- **TASK TO COMPLETE**
Among the records below, find each line containing the word "hand" and copy it.

Saved entries
Content starts

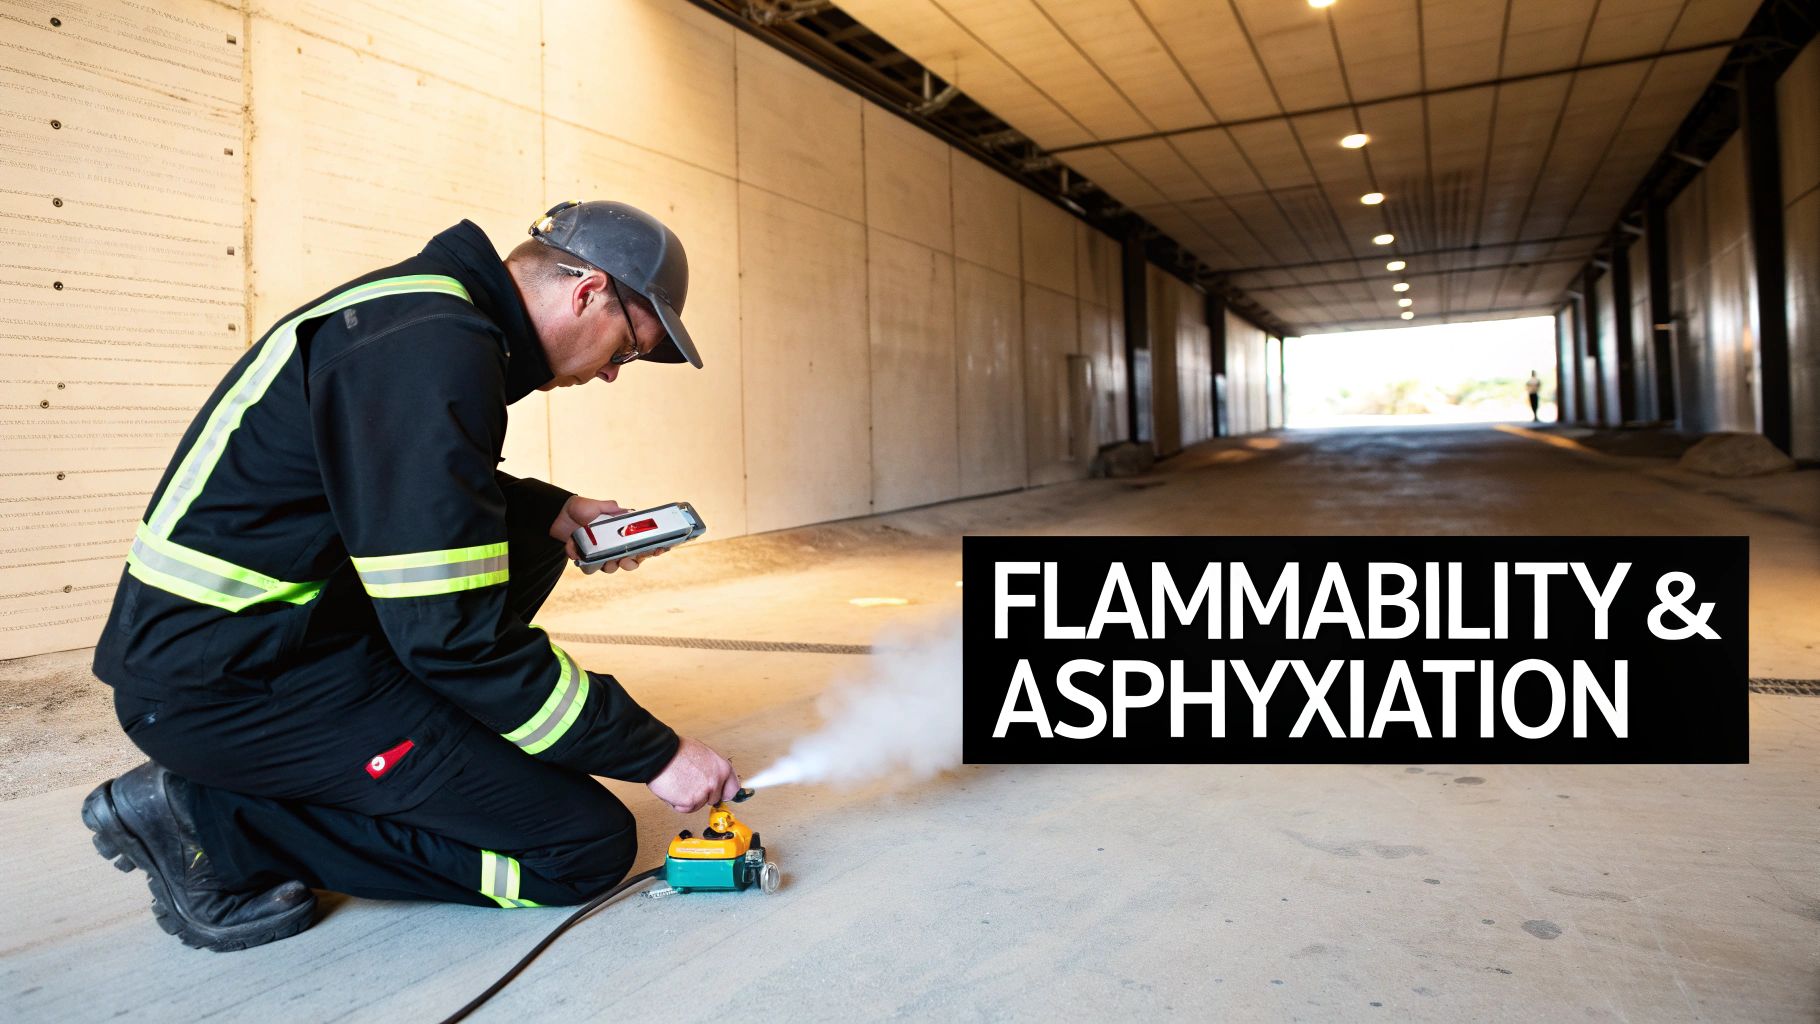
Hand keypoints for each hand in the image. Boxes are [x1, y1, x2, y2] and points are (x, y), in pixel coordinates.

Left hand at [550, 495, 667, 572]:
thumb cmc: (579, 507)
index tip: (659, 550)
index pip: (641, 543)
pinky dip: (584, 563)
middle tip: (625, 560)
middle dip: (631, 564)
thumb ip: (610, 507)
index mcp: (621, 531)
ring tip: (604, 562)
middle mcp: (613, 544)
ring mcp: (600, 553)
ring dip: (610, 567)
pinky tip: (576, 554)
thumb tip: (625, 510)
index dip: (652, 549)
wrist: (556, 514)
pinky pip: (590, 568)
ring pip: (612, 568)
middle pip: (631, 561)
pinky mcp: (586, 558)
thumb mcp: (596, 505)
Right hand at [647, 736, 740, 813]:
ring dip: (688, 799)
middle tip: (690, 784)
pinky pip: (685, 808)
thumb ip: (712, 768)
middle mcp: (716, 781)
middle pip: (713, 799)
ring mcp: (704, 793)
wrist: (661, 755)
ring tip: (679, 783)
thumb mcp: (704, 753)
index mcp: (722, 768)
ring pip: (698, 805)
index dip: (723, 792)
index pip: (733, 789)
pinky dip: (677, 803)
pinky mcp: (690, 802)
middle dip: (702, 795)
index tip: (720, 794)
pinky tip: (674, 789)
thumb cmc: (677, 751)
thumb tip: (714, 776)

Content ends

- **ANSWER**
Hand keypoints for each hand in the image. Boxes are [x1, y1, x2, y2] and points are (x, y), in pixel coordinates.
Left hand at [550, 495, 667, 572]:
Right hand at [647, 736, 740, 813]:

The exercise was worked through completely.